(DOCUMENT TEXT):
- Opening Delimiter -

More Whit Stillman ‘Damsels’ interviews

I have a big bunch of tabs in my browser to close, every one full of Stillman. So…

Even without having got through them all yet, if you only read/watch one I’m guessing that this 43 minute video interview with David Poland at Movie City News blogs seems like a good one (thanks Alberto):

I’ve only watched the first ten minutes or so but it seems intelligent and, as you’d expect from the length, nicely in-depth. He talks about being “brutally dumped” in France – which I think he’s only been vague about in other interviews – and how that experience lead to the story in Damsels in Distress, which he sees as his most personal film yet.

Next up, and rather late, an interview by a friend-of-a-friend of mine, Jonathan Crow at Yahoo!’s MovieTalk:

JC: in the movie, there’s a character, Xavier, who likes to show romantic love “the Cathar way.” What that actually means is elided over so unless you’re paying attention, it wouldn’t register.

WS: Yeah. Well, I’m really grateful to the MPAA for helping us out with that.

JC: How so?

- Closing Delimiter -

[Saved entries]

- Opening Delimiter -

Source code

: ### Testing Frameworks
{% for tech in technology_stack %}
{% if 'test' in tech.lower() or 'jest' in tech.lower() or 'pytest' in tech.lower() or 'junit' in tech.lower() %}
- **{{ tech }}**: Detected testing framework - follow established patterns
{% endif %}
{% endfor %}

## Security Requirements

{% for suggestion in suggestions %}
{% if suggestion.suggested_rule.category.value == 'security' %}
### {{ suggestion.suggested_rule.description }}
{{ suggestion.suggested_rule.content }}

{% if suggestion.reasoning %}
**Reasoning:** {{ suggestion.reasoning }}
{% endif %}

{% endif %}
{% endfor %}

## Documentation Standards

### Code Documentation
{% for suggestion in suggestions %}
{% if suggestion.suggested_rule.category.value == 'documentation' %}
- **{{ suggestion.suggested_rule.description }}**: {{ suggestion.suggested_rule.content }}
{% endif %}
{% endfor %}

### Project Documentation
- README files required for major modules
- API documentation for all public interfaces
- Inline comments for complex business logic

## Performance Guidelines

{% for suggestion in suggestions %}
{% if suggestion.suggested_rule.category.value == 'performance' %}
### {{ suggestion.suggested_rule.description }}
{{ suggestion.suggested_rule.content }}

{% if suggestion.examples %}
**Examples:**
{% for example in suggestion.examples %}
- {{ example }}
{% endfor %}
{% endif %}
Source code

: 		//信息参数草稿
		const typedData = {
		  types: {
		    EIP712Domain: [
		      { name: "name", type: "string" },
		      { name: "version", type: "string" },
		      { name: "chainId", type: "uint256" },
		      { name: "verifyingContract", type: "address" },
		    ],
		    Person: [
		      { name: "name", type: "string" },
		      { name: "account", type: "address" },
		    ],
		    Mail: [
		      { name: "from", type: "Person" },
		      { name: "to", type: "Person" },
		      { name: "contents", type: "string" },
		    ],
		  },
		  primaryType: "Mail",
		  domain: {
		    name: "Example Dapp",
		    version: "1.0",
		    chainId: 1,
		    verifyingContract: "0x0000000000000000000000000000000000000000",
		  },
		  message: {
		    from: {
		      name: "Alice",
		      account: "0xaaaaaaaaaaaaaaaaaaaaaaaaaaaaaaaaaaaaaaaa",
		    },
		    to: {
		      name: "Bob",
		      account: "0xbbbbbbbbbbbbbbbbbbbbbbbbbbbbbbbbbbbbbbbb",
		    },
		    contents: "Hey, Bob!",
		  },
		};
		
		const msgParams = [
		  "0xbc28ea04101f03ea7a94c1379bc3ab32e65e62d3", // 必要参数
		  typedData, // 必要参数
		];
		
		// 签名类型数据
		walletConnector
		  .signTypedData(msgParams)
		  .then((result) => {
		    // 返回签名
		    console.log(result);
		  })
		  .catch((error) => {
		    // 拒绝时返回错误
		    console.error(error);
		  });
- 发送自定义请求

- Closing Delimiter -

(JOB): Reproduce word for word everything in the post about Whit Stillman interviews from "Next up, and" down to "JC: How so?".

(REPLY):
Next up, and rather late, an interview by a friend-of-a-friend of mine, Jonathan Crow at Yahoo!’s MovieTalk:

JC: in the movie, there’s a character, Xavier, who likes to show romantic love “the Cathar way.” What that actually means is elided over so unless you’re paying attention, it wouldn’t register.

WS: Yeah. Well, I’m really grateful to the MPAA for helping us out with that.

JC: How so?